Yesterday The other day, we were in Greenhills hunting for an iPhone and a Palm Centro AND a Sony Ericsson W960i. We had just stepped off the escalator on the ground floor of Virra Mall and were on our way to the exit to go to Luk Yuen Restaurant. If you’re familiar with the layout of the place, you can picture where we were. I had just made a U-turn from the escalator to the door when a searing pain when through my left shoulder blade. Something dropped from somewhere above and that something hit me.
For a few seconds, I couldn’t move. The pain was really bad. Then, because whatever hit me landed with a clang on the concrete floor, I knew it was something metallic. My first instinct was to look up. Whoever dropped whatever it was must be looking for it and any sane person would have immediately tried to find out if the thing was visible from the upper floor. But no one was looking down. I started searching and found a large bunch of keys in a heavy key ring. I pointed them out to Speedy and asked him to pick them up. A few seconds later, I saw a girl, probably in her late teens or early 20s, looking down from the third floor.
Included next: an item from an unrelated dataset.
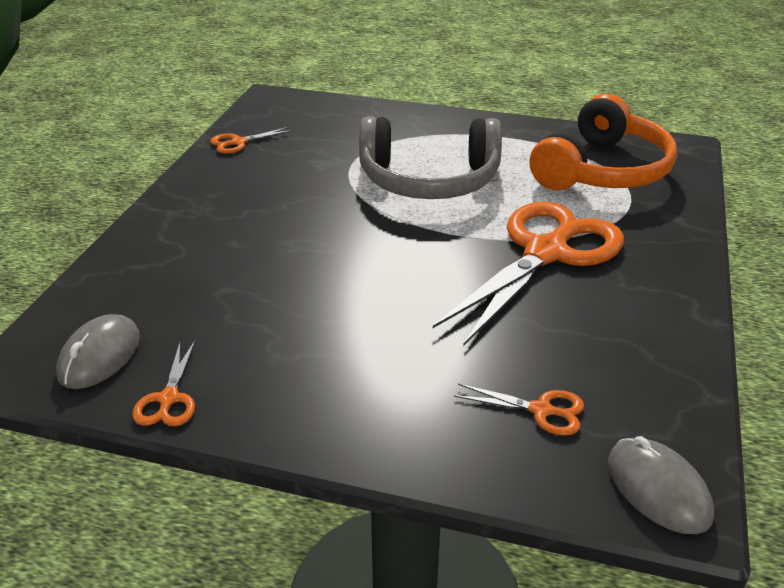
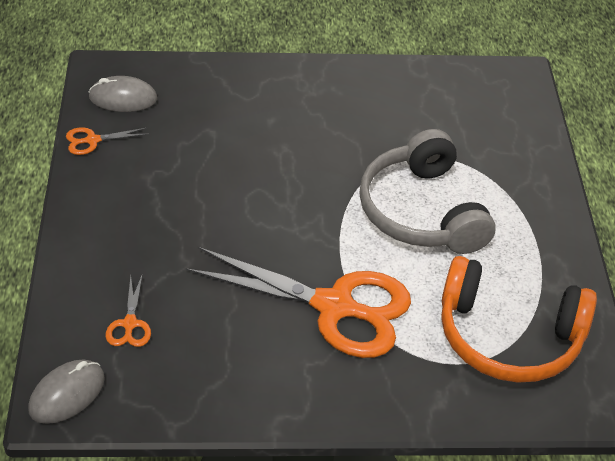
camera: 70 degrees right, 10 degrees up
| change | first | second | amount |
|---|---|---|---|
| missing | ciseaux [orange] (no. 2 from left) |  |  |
I raised my eyebrow at her, waiting for a reaction, waiting for her to claim the keys. Nothing happened.
At that point I was fuming. If you can’t imagine the pain, ask a friend to drop a bunch of metal keys from the third floor with you on the ground floor as the target. Tell him to make sure that the keys hit your shoulder blade.
Okay, it was probably an accident. Question is was it an unavoidable accident? Someone threw the bunch of keys but the intended recipient failed to catch it. People do it all the time. But in a crowded mall, is that a smart thing to do?
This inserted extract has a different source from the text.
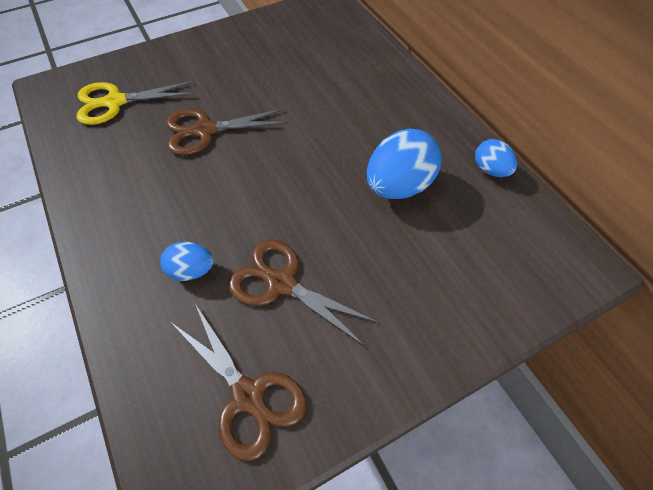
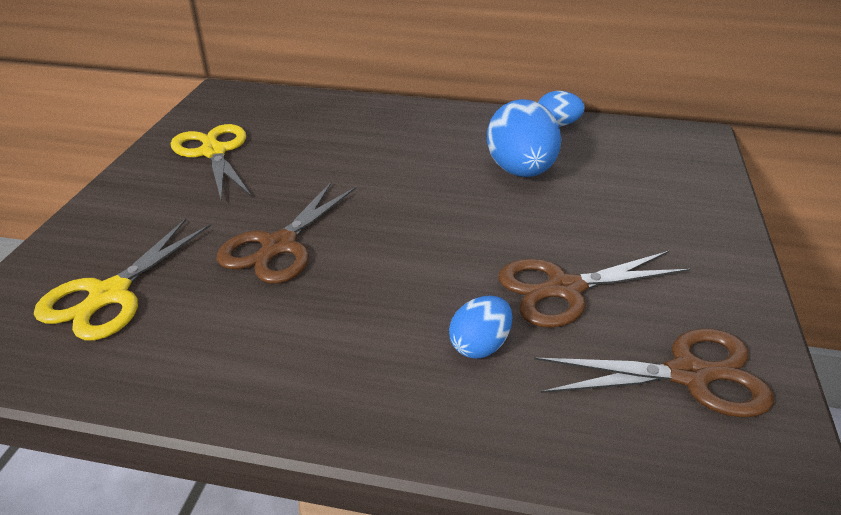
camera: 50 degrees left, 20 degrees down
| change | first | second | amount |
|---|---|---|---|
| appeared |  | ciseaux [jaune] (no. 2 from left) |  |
In public swimming pools, in the ice skating rink and in such other places where horseplaying can lead to serious injury especially to innocent parties, we often see signs that say horseplaying is not allowed. I really appreciate those signs. In the ice skating rink, especially, when Sam was around 7 and just starting to skate, I always felt my heart was in my throat every time a group of unruly teenagers would skate near her. I hated those teenagers. The boys, especially, who seemed oblivious to the very obvious fact that their idea of fun could seriously hurt other people.
There had been many times when the signs had been insufficient. I have lost count of the instances when Speedy and I had to call the attention of the guard or one of the coaches to tell those teenagers off or get them out of the rink. Sometimes, it worked instantly. At other times, we watched the scowls on the faces of those brats as their attention was called and I can’t even begin to describe the tension while waiting to see if they would comply or make trouble.
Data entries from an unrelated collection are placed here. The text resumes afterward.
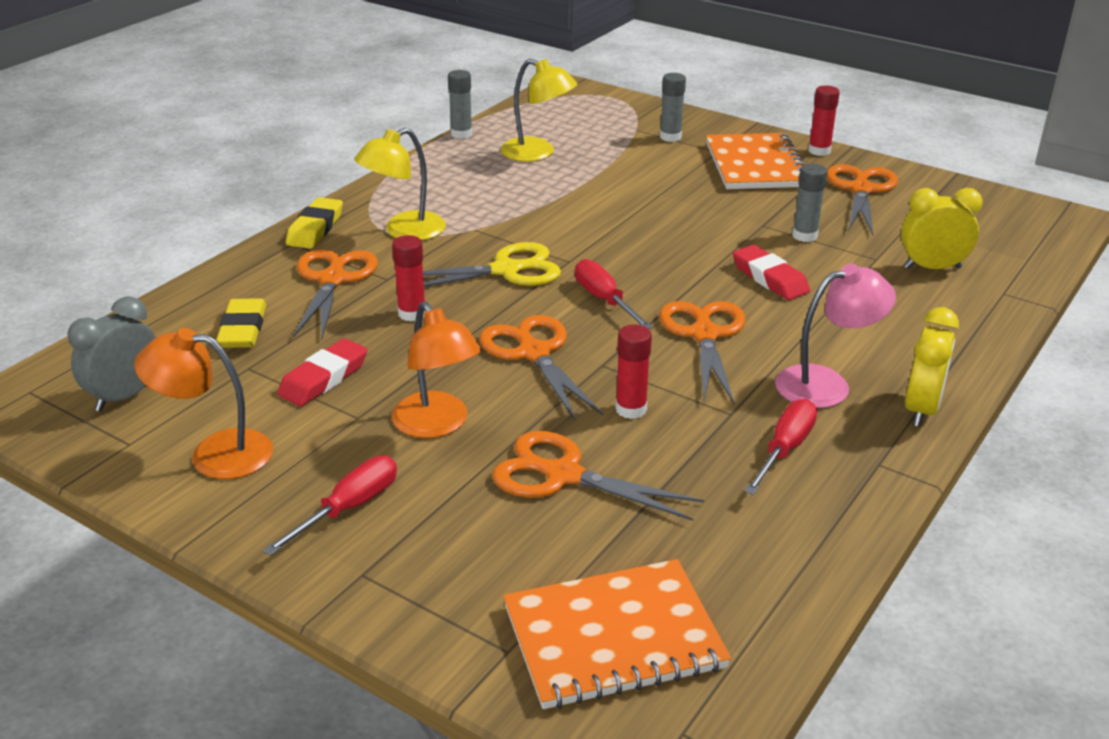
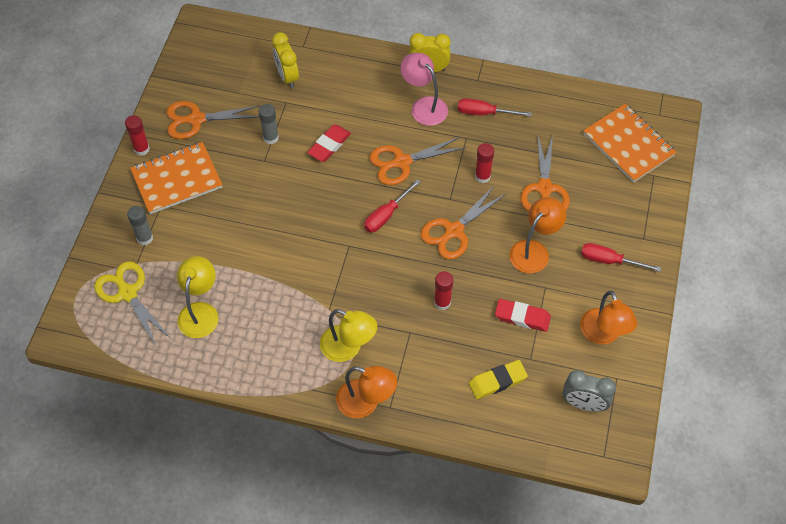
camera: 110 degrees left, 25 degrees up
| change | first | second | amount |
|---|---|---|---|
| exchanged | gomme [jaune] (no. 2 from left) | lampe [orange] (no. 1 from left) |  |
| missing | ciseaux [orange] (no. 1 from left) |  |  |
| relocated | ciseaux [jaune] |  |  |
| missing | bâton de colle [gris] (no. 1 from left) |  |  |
Unfortunately, in places like the shopping malls, there are no signs that say horseplaying is not allowed. Almost every time I go to the mall, there is always a group of unruly youngsters who push each other in jest, sometimes, even on the escalators. They slap each other with their heavy shopping bags, they crowd the aisles and think nothing of it when they STOP WALKING as a group so they can all read the message on the cell phone of a companion. There are times when I have been tempted — so sorely tempted — to push them over the ledge. I would probably jump up and down with glee as I watch them topple down — head first — from the fourth floor to the ground floor.
If there’s anything I hate even more, it is parents who allow — encourage even — their young children to run around the aisles as though the place was their personal playground. I want to smack the smiling faces of the parents who look affectionately at their brats as though everyone else should feel as happy and proud — as though the public should consider it a treat to watch those snotty brats running around, bumping into people and just generally being pests.
Am I too intolerant? Have I forgotten what it’s like to be young and to have young children? No, definitely not. I have two teenage daughters and they know how to behave in public places. And even as very young children, they knew how to behave. I know a lot of other kids who know how to be considerate too. In fact, in the mall, not all young children or groups of teenagers are unruly. It’s just that there are good eggs and bad eggs.
Whoever threw the bunch of keys yesterday must have been too afraid to claim it. If you saw the look on my face, you would probably have been afraid too. Nobody likes me when I’m angry; not even my husband and kids who love me very much.
We dropped the keys in a trash can. Intentionally. And with every hope that they would never be found. Even if the owner had been watching and saw us do it, he would have to swim through the lunch time garbage of half eaten food swimming with cigarette butts and all kinds of gooey mess inside the trash can. Screw him. May he get contaminated with all kinds of contagious diseases if he decided to get his keys.